→ **Task directions**
Reproduce every line below verbatim, leaving out the pictures.

(Recorded data)
########################################

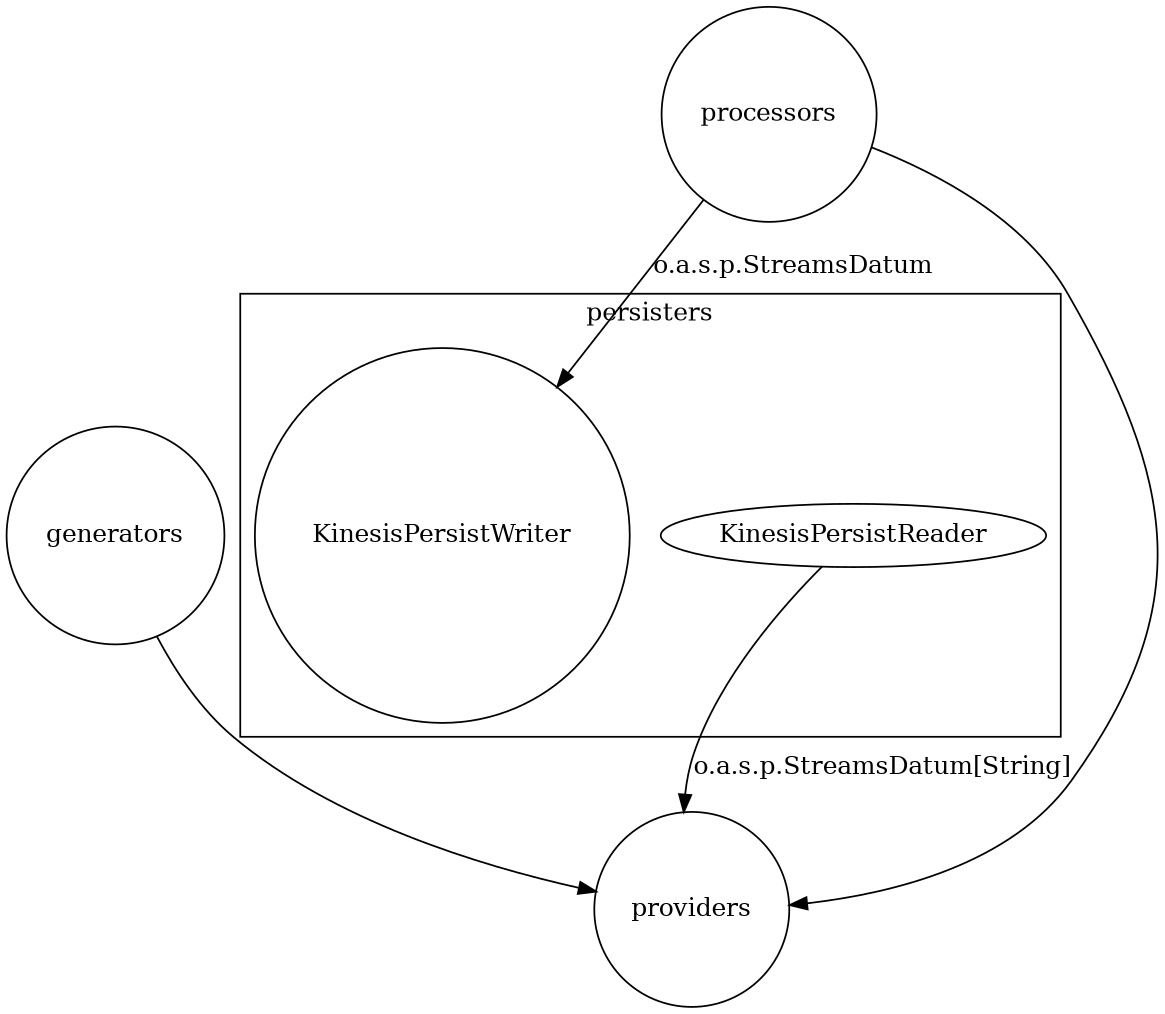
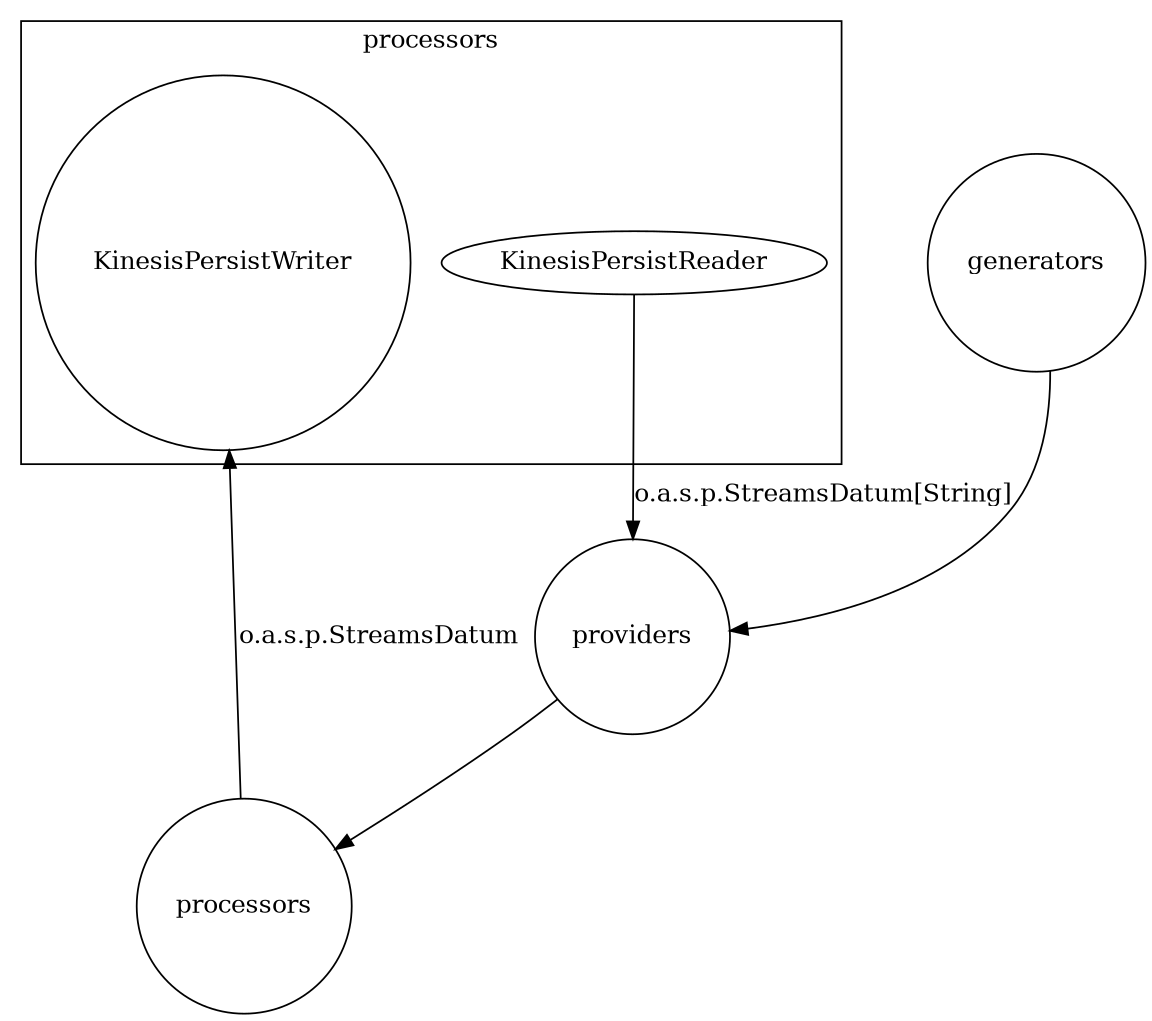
  digraph {
    compound=true
    rankdir=TB
    splines=true
    node [shape=circle]
    n1 [label=KinesisPersistReader shape=""]
    n2 [label=KinesisPersistWriter]
    n3 [label=providers]
    n4 [label=generators]
    n5 [label=processors]
    subgraph cluster_1 {
-     label=persisters
+     label=processors
      n1
      n2
    }
    n1 -> n3 [label="o.a.s.p.StreamsDatum[String]"]
-   n5 -> n3
+   n3 -> n5
    n4 -> n3
    n5 -> n2 [label="o.a.s.p.StreamsDatum"]
  }
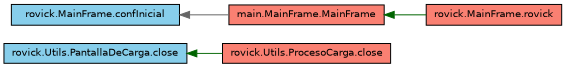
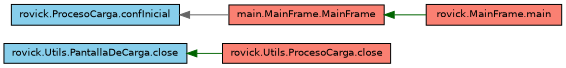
  digraph {
    rankdir=LR
    node [color=black fillcolor=salmon fontname=Helvetica fontsize=10 shape=record style=filled]
    edge [color=darkgreen dir=back fontname=Helvetica fontsize=10 labelfontname=Helvetica labelfontsize=10 style=solid]
    n1 [fillcolor=skyblue fontcolor=black height=0.2 label="rovick.Utils.PantallaDeCarga.close" width=0.4]
    n2 [height=0.2 label="rovick.Utils.ProcesoCarga.close" width=0.4]
-   n3 [fillcolor=skyblue height=0.2 label="rovick.MainFrame.confInicial" width=0.4]
+   n3 [fillcolor=skyblue height=0.2 label="rovick.ProcesoCarga.confInicial" width=0.4]
    n4 [height=0.2 label="main.MainFrame.MainFrame" width=0.4]
-   n5 [height=0.2 label="rovick.MainFrame.rovick" width=0.4]
+   n5 [height=0.2 label="rovick.MainFrame.main" width=0.4]
    n1 -> n2
    n3 -> n4 [color=gray40]
    n4 -> n5
  }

########################################

→ **Correct answer**
  digraph {
    compound=true
    rankdir=TB
    splines=true
    node [shape=circle]
    n1 [label=KinesisPersistReader shape=""]
    n2 [label=KinesisPersistWriter]
    n3 [label=providers]
    n4 [label=generators]
    n5 [label=processors]
    subgraph cluster_1 {
-     label=persisters
+     label=processors
      n1
      n2
    }
    n1 -> n3 [label="o.a.s.p.StreamsDatum[String]"]
-   n5 -> n3
+   n3 -> n5
    n4 -> n3
    n5 -> n2 [label="o.a.s.p.StreamsDatum"]
  }
  digraph {
    rankdir=LR
    node [color=black fillcolor=salmon fontname=Helvetica fontsize=10 shape=record style=filled]
    edge [color=darkgreen dir=back fontname=Helvetica fontsize=10 labelfontname=Helvetica labelfontsize=10 style=solid]
    n1 [fillcolor=skyblue fontcolor=black height=0.2 label="rovick.Utils.PantallaDeCarga.close" width=0.4]
    n2 [height=0.2 label="rovick.Utils.ProcesoCarga.close" width=0.4]
-   n3 [fillcolor=skyblue height=0.2 label="rovick.MainFrame.confInicial" width=0.4]
+   n3 [fillcolor=skyblue height=0.2 label="rovick.ProcesoCarga.confInicial" width=0.4]
    n4 [height=0.2 label="main.MainFrame.MainFrame" width=0.4]
-   n5 [height=0.2 label="rovick.MainFrame.rovick" width=0.4]
+   n5 [height=0.2 label="rovick.MainFrame.main" width=0.4]
    n1 -> n2
    n3 -> n4 [color=gray40]
    n4 -> n5
  }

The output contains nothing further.